The £46,250 Toyota Corolla: cult-classic AE86 smashes auction record

A 1987 Toyota Corolla GT has sold for an unprecedented £46,250 at auction. The ‘AE86’ model smashed the US record price of $40,000 (£29,004), set earlier this year.

Bought new for £12,500 from Hallens Toyota of Cambridge, the Corolla still wears its original Wine Red paintwork, dealer-fit number plates and mud flaps. It has covered 92,000 miles in the hands of one lady owner.

The sales invoice shows no extra-cost options were chosen, but standard equipment includes side stripes, multi-spoke alloy wheels, a sunroof and a cassette player.

Saved from the crusher

Toyota Corolla GT
(Car and Classic)

Sold via Car & Classic’s online auction website, the Corolla nearly didn’t make it this far. After vandals keyed the paint in 2006, it was effectively written-off by the high cost of repair.

Thankfully, the owner bought it back from her insurer and had it restored to as-new condition. According to Car & Classic: ‘she simply couldn’t contemplate her beloved car being unjustly sent to the crusher’.

After 34 years, she finally decided to sell. A injury had made the Toyota, without power-assisted steering, a difficult car to drive every day.

As seen on screen

Toyota Corolla GT
(Car and Classic)

The rear-wheel-drive Corolla AE86, built between 1984 and 1987, was originally considered to be a fairly vanilla grocery-getter. However, a starring role in Japanese manga film Initial D, coupled with success in rallying, soon elevated it to cult status.

Appearances in the Fast and the Furious movies and Gran Turismo PlayStation games followed, and the AE86 became a favourite of modified car fans – particularly those with a penchant for drifting.

As a result, very few original examples are left, which explains why this standard-spec survivor was so sought-after. Let’s hope it remains as Toyota intended.

Steer from the rear

Toyota Corolla GT
(Car and Classic)

Several years ago, we drove Toyota UK’s heritage AE86 for our Retro Road Test. Let’s conclude with an excerpt from that review, revealing what makes this outwardly humble hatchback so special:

‘The twin-overhead-cam engine offers electric throttle response and revs all the way to 7,700rpm. It sounds fantastic, too, the noise hardening to a visceral snarl as the needle passes 4,500rpm. The Toyota isn’t fast by modern standards, but there’s ample performance here – if you’re prepared to work for it.
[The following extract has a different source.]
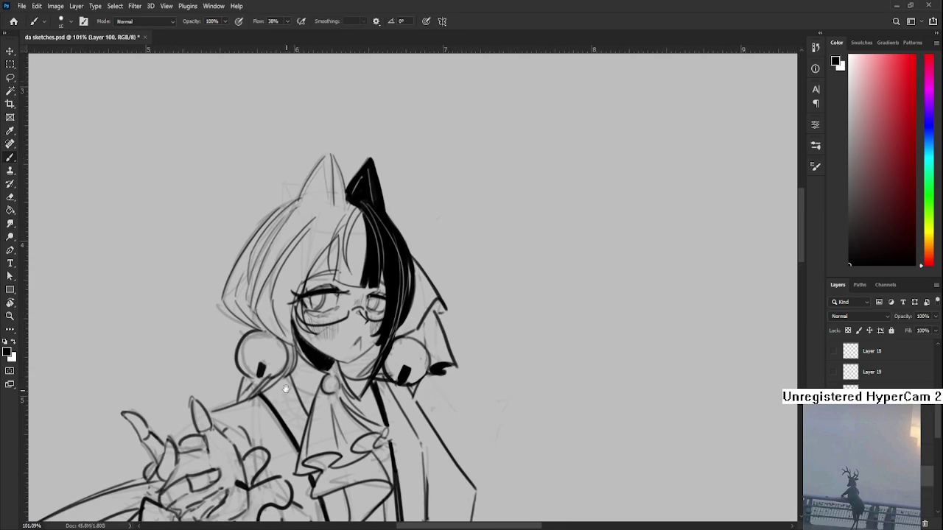
key(e)
drag(272, 298, 281, 311)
‘However, the AE86 legend was built on the drift circuit, not the drag strip. And it’s the way this car goes around corners that still gets enthusiasts excited. The unassisted steering feels wonderfully delicate, while a prod of the throttle adds some easily-controlled steer-from-the-rear.

‘We couldn’t make the pilgrimage to Japan’s Mount Fuji, but a few empty roundabouts near Crawley provided plenty of laugh-out-loud fun.’